In 1850 Eugene W. Thompson appears to be boarding with the Sutherland family. He is going by what is evidently his middle name, William:

13 Aug 1850, Kershaw Co., SC, p. 88:

260 - 260
J.F. Sutherland 35 M Cabinet Maker b. NY
Henrietta Sutherland 30 F b. NY
Wm. Thompson 17 M Apprentice b. SC
Jesse Nelson 17 M Apprentice b. SC
W.J. Gaston 25 M Lawyer b. SC
Sarah Gaston 18 F b. SC
Hannah Valentine 70 F b. NY
Jack ______
Church Vaughan 24 M b. SC
Robt. Broomfield
Sarah 2 F B

Evidently, Solomon and Arsenia Thompson named their youngest daughter after the Henrietta Sutherland that Eugene William Thompson boarded with during this period. I have discovered no family connection between the Sutherlands and Thompsons.

Rev. E.W. Thompson married Jane C. Lowe, daughter of Sheriff Isaac and Nancy (Kincaid) Lowe, of Lincoln County, North Carolina on 28 December 1858. Her name alternately appears as Jennie.

6 July 1860, Town of Concord West Sect., Cabarrus County, NC

467 - 426
Eugene Thompson 27 M Methodist Minister $0-$600 b. SC
Jane ---- 24 F b. NC
Martha ---- 2/12 F b. NC

The Thompson's first born child only lived a few months:

Burial, Old Luthern Church Graveyard, Corban St., Concord, Cabarrus Co., NC; “Martha Tallula/ dau of /Rev. E.W. and J.C. Thompson/ Born May 8th/ Died Aug. 21th 1860/Suffer little children…unto me and…not for…kingdom of Heaven”
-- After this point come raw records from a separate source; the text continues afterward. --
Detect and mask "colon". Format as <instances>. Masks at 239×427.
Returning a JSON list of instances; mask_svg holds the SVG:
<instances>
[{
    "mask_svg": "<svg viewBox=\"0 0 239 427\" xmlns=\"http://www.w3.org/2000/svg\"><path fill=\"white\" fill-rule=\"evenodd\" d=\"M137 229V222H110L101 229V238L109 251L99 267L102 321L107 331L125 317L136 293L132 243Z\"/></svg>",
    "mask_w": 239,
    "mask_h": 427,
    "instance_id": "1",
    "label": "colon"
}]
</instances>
E. W. Thompson was the minister of the Concord Methodist Church, Concord, Cabarrus County, North Carolina in 1860 when the new church was being built.
[Source: "Methodism in Cabarrus" by Bill Furr, Cabarrus County, NCGenWeb]

When the Civil War began, Rev. Eugene W. Thompson joined the Confederate cause:

Eugene W. Thompson of Lincoln Co., NC was commissioned Chaplain of the 43rd Regiment, North Carolina, on 2 October 1862.

On 16 September 1862, Rev. E.W. Thompson paid $30 to become a life member of the Bible Society of the Confederate States of America.
[Source: State Bible Convention of South Carolina, 1862, Columbia, SC]

Over a seventeen day period from February 5 to February 22, 1864, twenty-two men were hanged in Kinston, North Carolina for desertion.  Most of them were from the 8th Battalion North Carolina Partisan Rangers. On February 14, "Rev. Mr. Thompson, Chaplain of the 43rd" along with two other ministers assisted Rev. John Paris, Chaplain of the 54th Reg. N.C.T. in visiting with the thirteen prisoners who were hanged the following day, Monday, February 15. Of these thirteen, eight were baptized. After that day the remaining prisoners only received visits from Rev. Paris with the exception  of "one in the afternoon, at my [Rev. Paris's] request, from Rev. Mr. Thompson."
[Source: Letter written by Rev. John Paris, 22 Feb. 1864, Kinston, NC reprinted in United States Congressional Serial Set, vol. 1263]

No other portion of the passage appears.